Exercise text
╔══
It sounds like a 90’s method, but PowerPoint actually has a lot to offer for creating concepts. I recently used the tool in two projects and I would say that there are bad disadvantages and at the same time very nice benefits. UI kits with common controls and icons are available through purchase. The normal slide masters can be used very well for the basic layout, so that changes affecting all screens can be managed quite well. Shapes and designs are simple and do not tempt to get lost in detail:
- Adjusting masters in a separate mode and knowing exactly where they have what impact is quite nice. If you get it right the first time, you can make changes on many screens with just a few clicks.
- Beautiful animations need little animation skills – PowerPoint does the heavy lifting, once you understand how to use the “Morph” slide transition. As a result, transitions between UI states can be clarified in an early concept phase, e.g. to guide the attention of the user.
- Everyone knows PowerPoint – customers can open the files without any problems, collaborative work is possible.
- Notes can be easily put in the notes field and later be used for the concept specification.
- The program is not primarily designed for concepting, you get to feel that for example with shortcuts and when linking pages (possible, but very cumbersome).
- Animated page transitions should rather be used exemplarily, since changes mean a lot of effort.
- Entire screen transitions can only be animated if they are not based on masters.
- Large concepts containing many wireframes lack clarity in PowerPoint, too. Still, section headings help to structure content.
╚══
Excerpted data
╔══
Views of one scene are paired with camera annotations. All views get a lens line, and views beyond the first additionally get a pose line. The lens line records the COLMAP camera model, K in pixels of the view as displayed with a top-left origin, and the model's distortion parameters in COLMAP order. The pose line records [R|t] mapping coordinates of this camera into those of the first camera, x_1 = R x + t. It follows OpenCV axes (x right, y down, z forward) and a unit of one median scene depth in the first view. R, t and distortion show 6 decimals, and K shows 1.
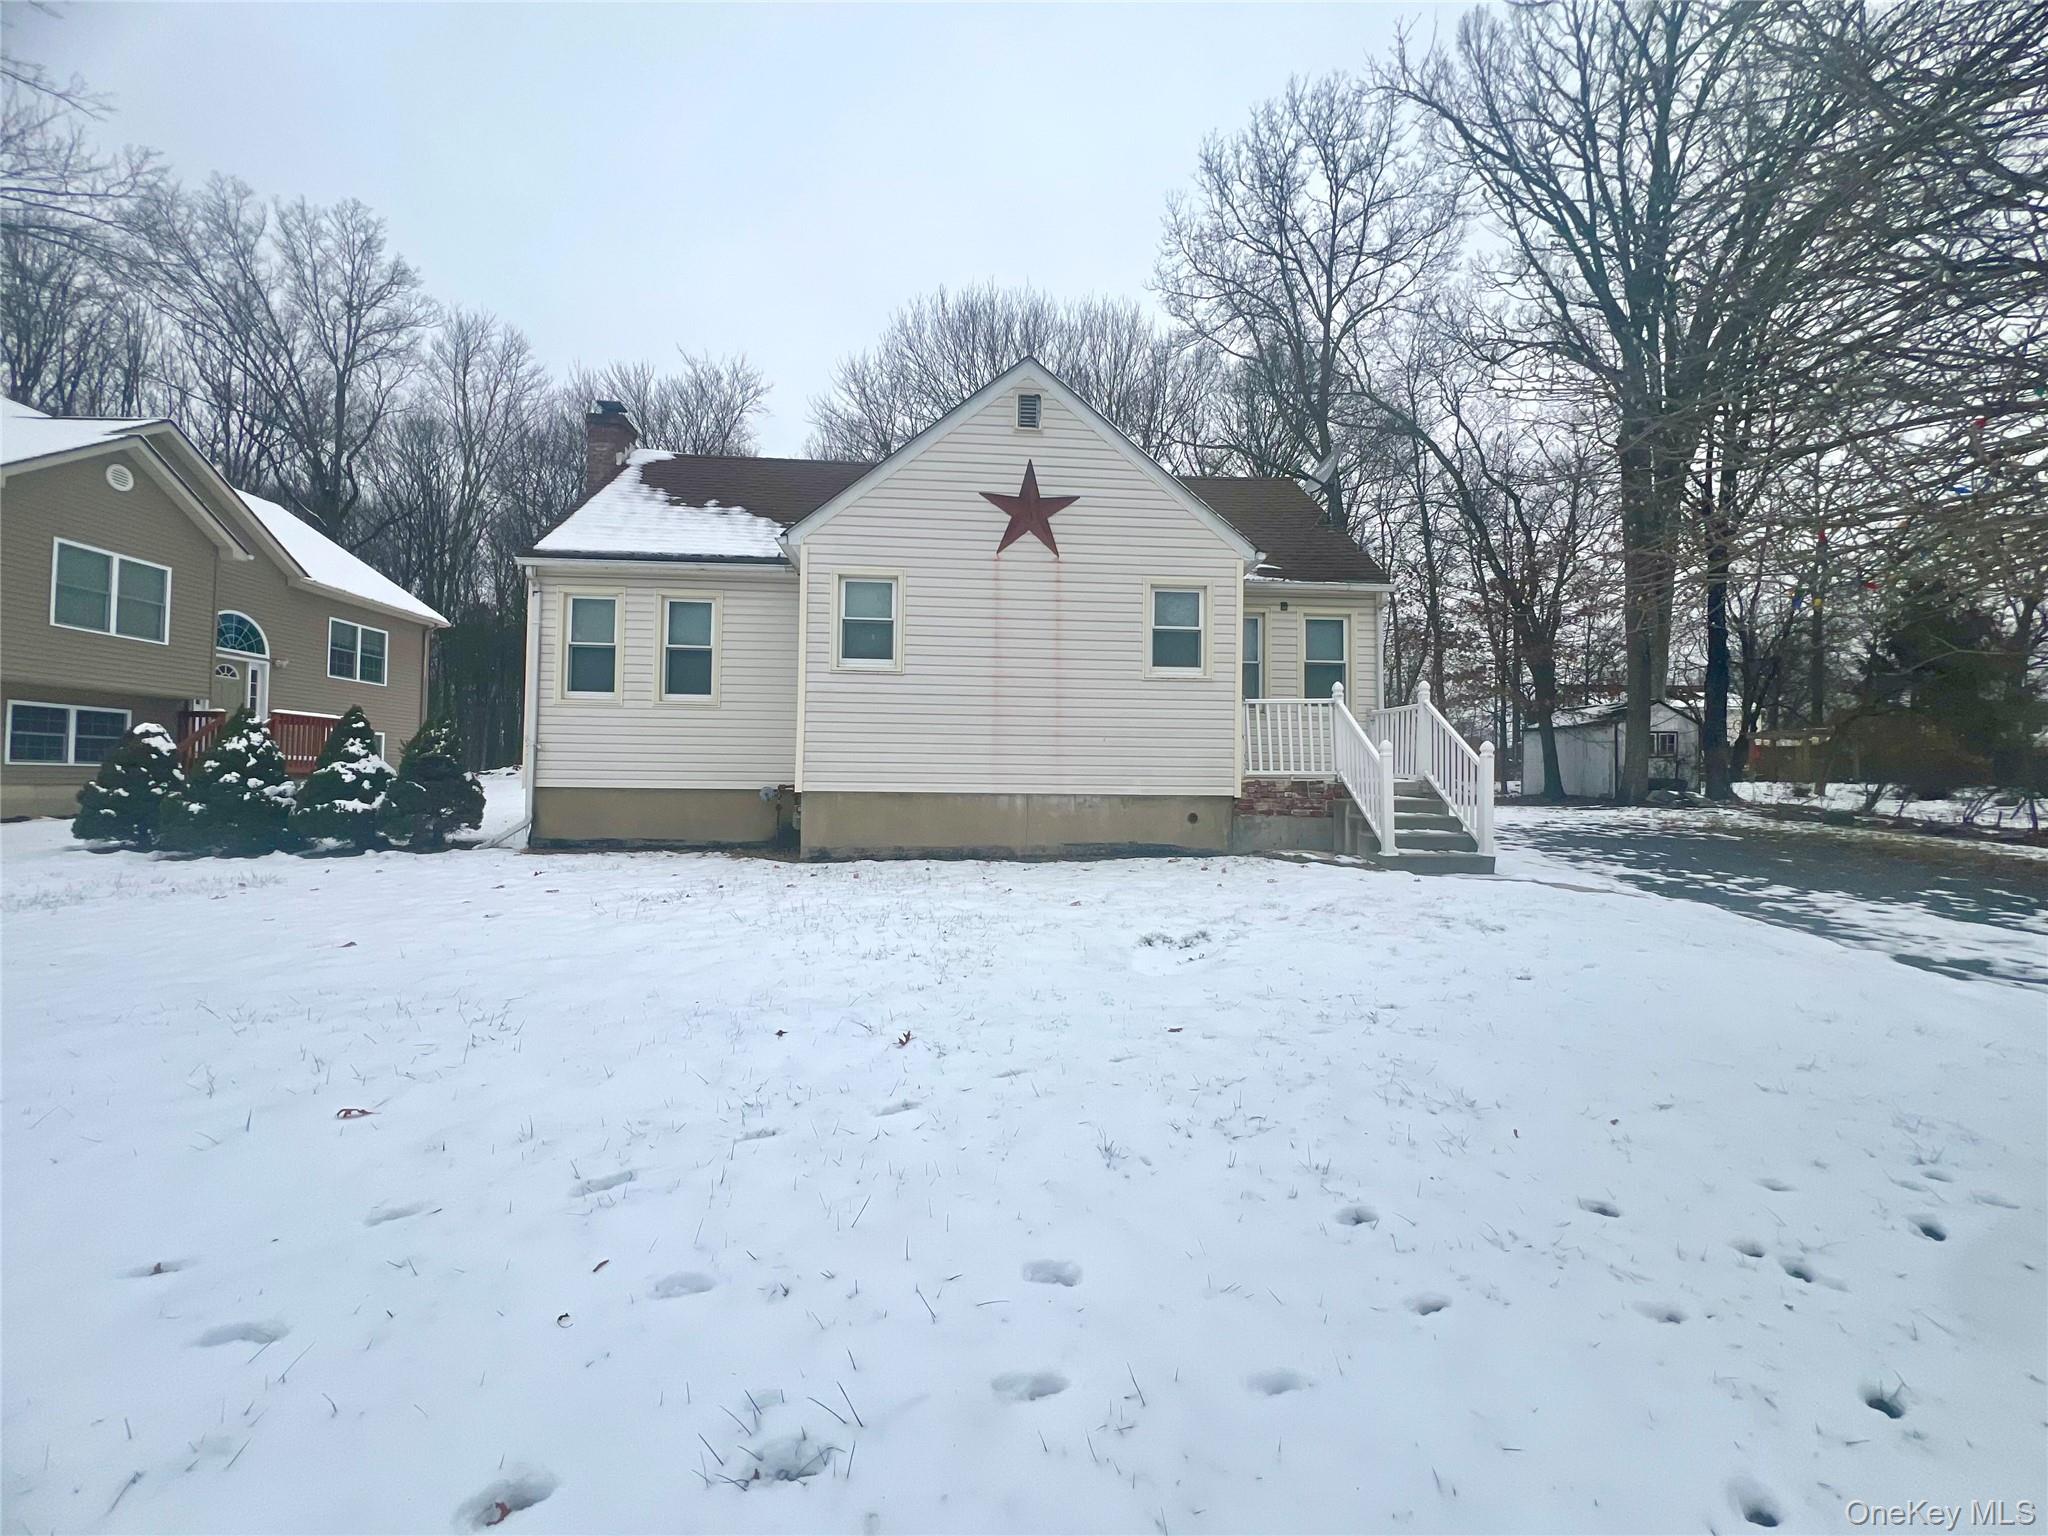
╚══
╔══
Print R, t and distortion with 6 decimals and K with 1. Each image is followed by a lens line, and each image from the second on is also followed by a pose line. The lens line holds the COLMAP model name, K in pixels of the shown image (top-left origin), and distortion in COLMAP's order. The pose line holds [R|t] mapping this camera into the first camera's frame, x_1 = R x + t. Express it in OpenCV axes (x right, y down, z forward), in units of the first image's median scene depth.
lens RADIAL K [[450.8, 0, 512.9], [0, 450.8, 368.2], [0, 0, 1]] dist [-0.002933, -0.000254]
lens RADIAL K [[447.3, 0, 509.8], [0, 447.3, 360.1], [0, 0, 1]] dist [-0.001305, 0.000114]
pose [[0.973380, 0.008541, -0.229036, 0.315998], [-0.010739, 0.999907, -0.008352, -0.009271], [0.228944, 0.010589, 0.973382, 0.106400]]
╚══
To do
In the text on PowerPoint for concept work, which slide transition must one understand so that PowerPoint can handle the animations? The records are separate material and have no connection to the text.

Task result
The "Morph" slide transition.